» Selected excerpt
* start *

What is Customer Effort Score (CES)?

Discover how measuring and reducing customer effort can dramatically improve loyalty, reduce churn, and create effortless experiences.

Understanding Customer Effort Score

Customer Effort Score (CES) measures how much effort a customer has to expend to get an issue resolved, a request fulfilled, or a task completed. Introduced by the Corporate Executive Board (now Gartner) in 2010, CES has become a powerful predictor of customer loyalty.

The premise is simple: customers value ease. When interactions with your company are effortless, customers are more likely to remain loyal. When they're difficult, customers are more likely to churn and share negative experiences.

The Key Insight

Research published in the Harvard Business Review found that reducing customer effort is a better predictor of loyalty than customer delight. The study revealed that 94% of customers who had low-effort experiences intended to repurchase, compared to only 4% of those who experienced high effort.

94%
of low-effort customers will repurchase
88%
will increase their spending
81%
of high-effort customers share negative experiences

The CES Question

CES surveys ask customers to rate the ease of their experience:

"To what extent do you agree: [Company] made it easy for me to handle my issue."

Or alternatively:

"How easy was it to get your issue resolved today?"

* end *

» Entries supplied
* start *

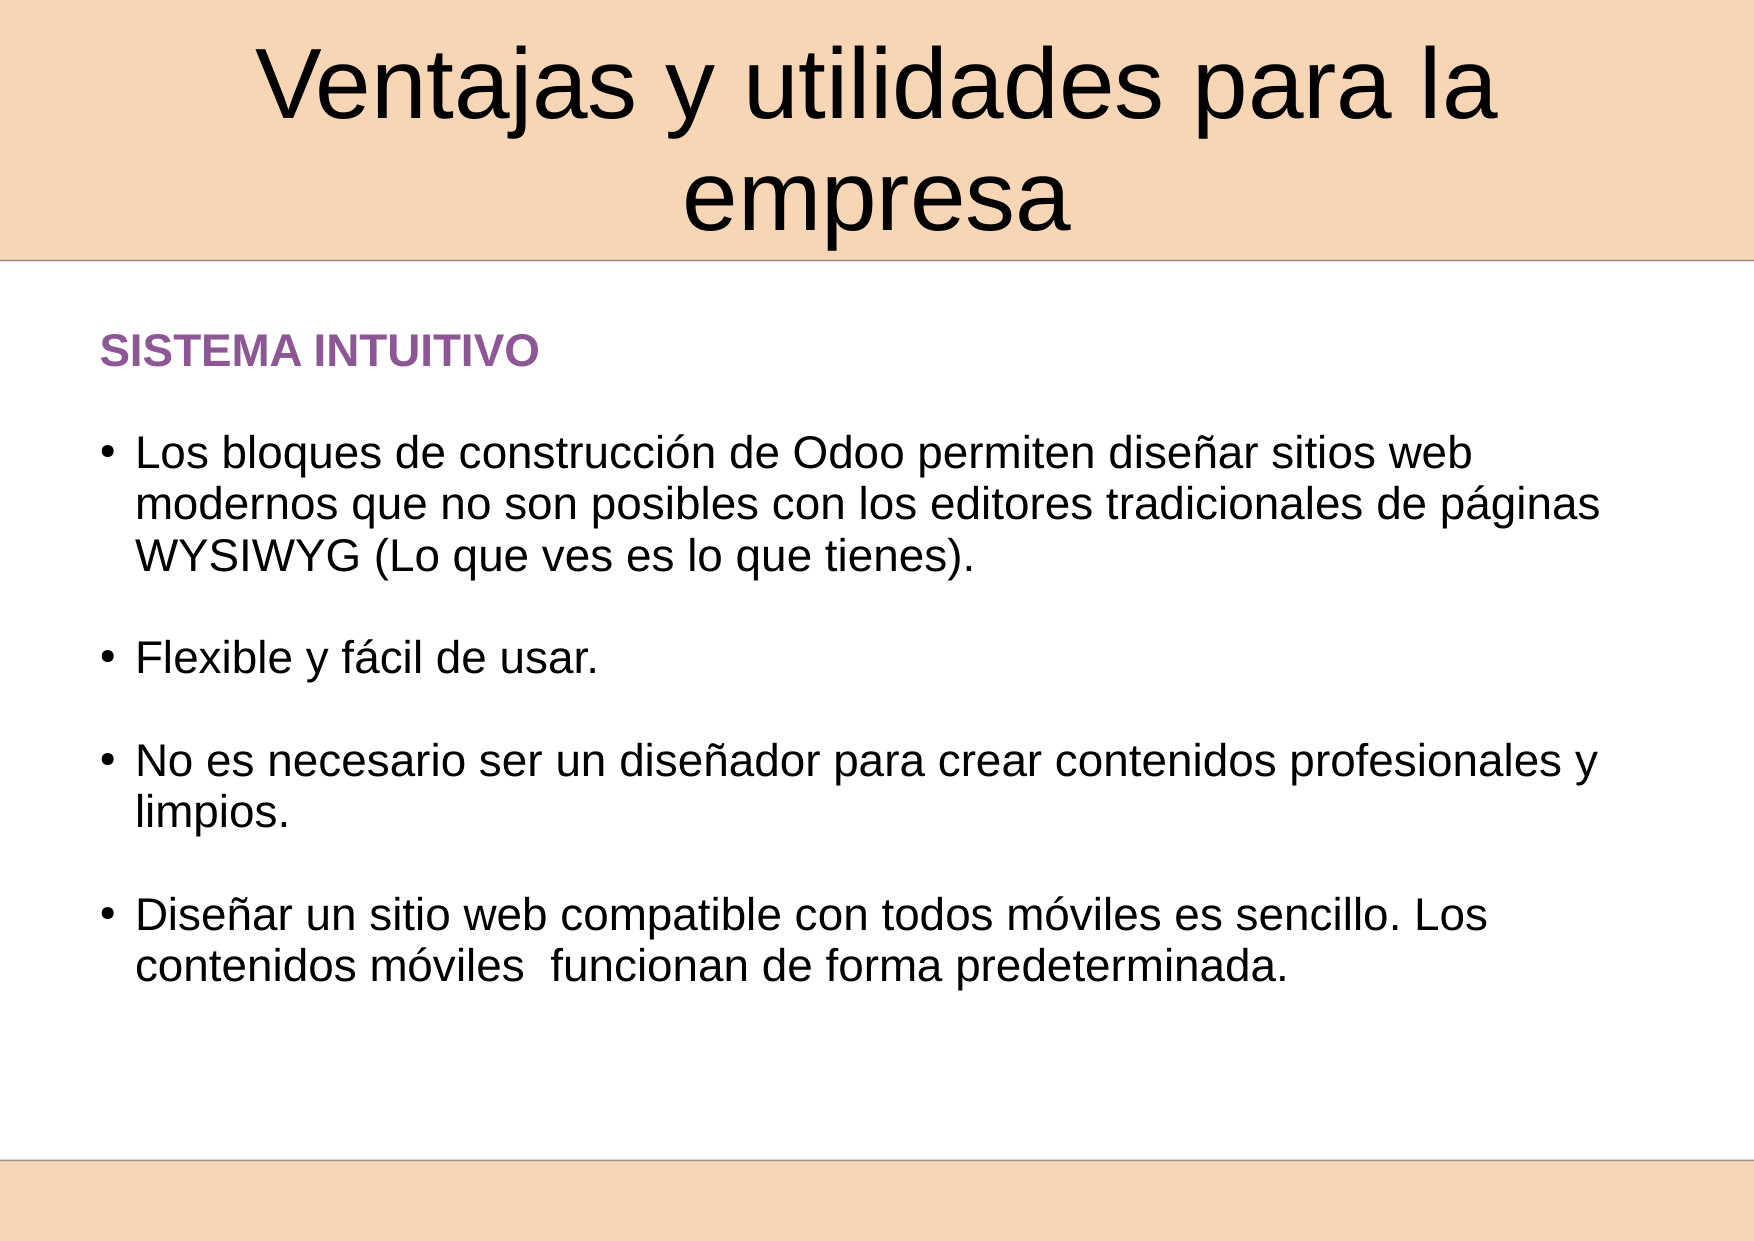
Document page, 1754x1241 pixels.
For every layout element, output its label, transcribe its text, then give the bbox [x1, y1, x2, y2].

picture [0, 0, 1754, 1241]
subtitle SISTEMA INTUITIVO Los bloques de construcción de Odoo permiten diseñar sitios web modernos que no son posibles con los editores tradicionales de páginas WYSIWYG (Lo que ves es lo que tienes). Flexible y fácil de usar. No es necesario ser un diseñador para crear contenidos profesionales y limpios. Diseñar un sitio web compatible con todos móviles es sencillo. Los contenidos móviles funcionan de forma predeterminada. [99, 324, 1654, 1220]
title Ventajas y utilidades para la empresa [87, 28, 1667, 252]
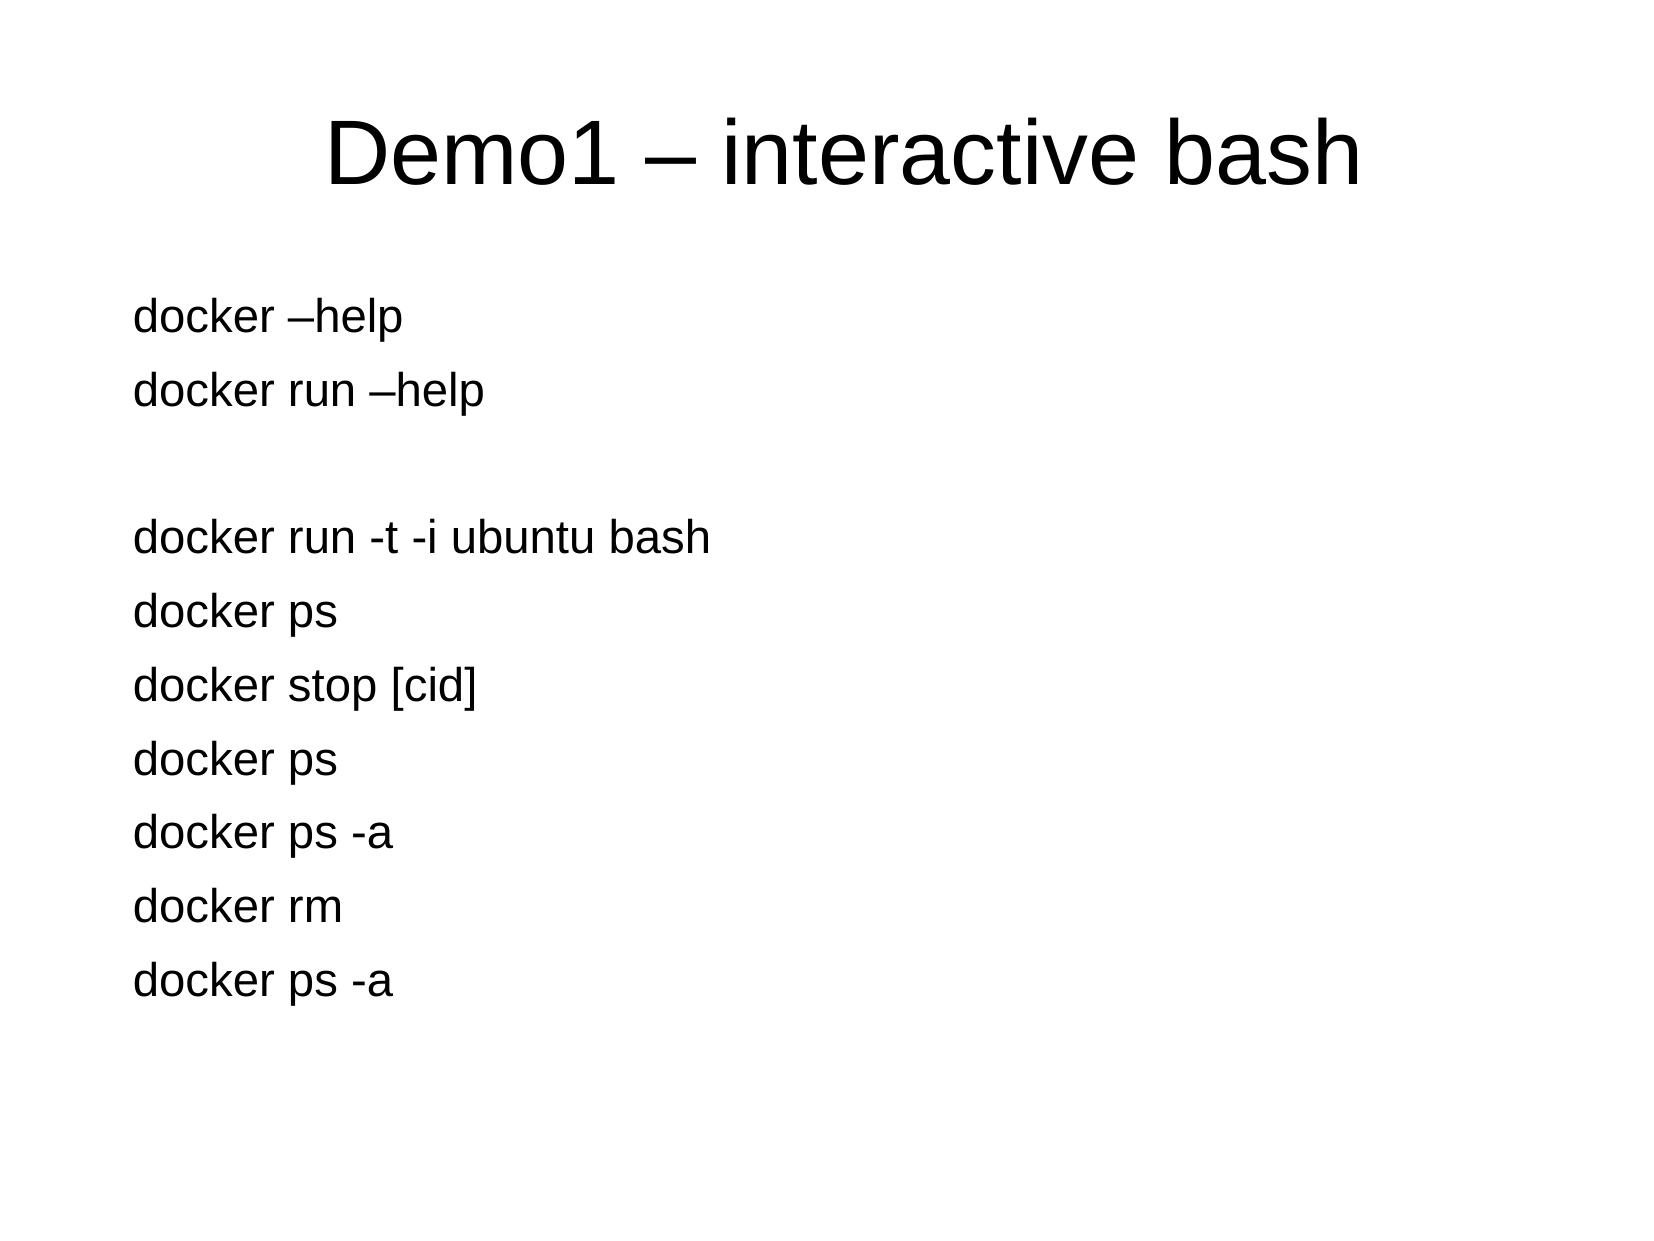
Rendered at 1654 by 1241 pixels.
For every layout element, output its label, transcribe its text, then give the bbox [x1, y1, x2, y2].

* end *

» Written request
Rewrite the part of the Customer Effort Score text between "Research published in" and "experienced high effort.", inclusive, and swap "customer delight" for "customer satisfaction".

» Problem solution
Research published in the Harvard Business Review found that reducing customer effort is a better predictor of loyalty than customer satisfaction. The study revealed that 94% of customers who had low-effort experiences intended to repurchase, compared to only 4% of those who experienced high effort.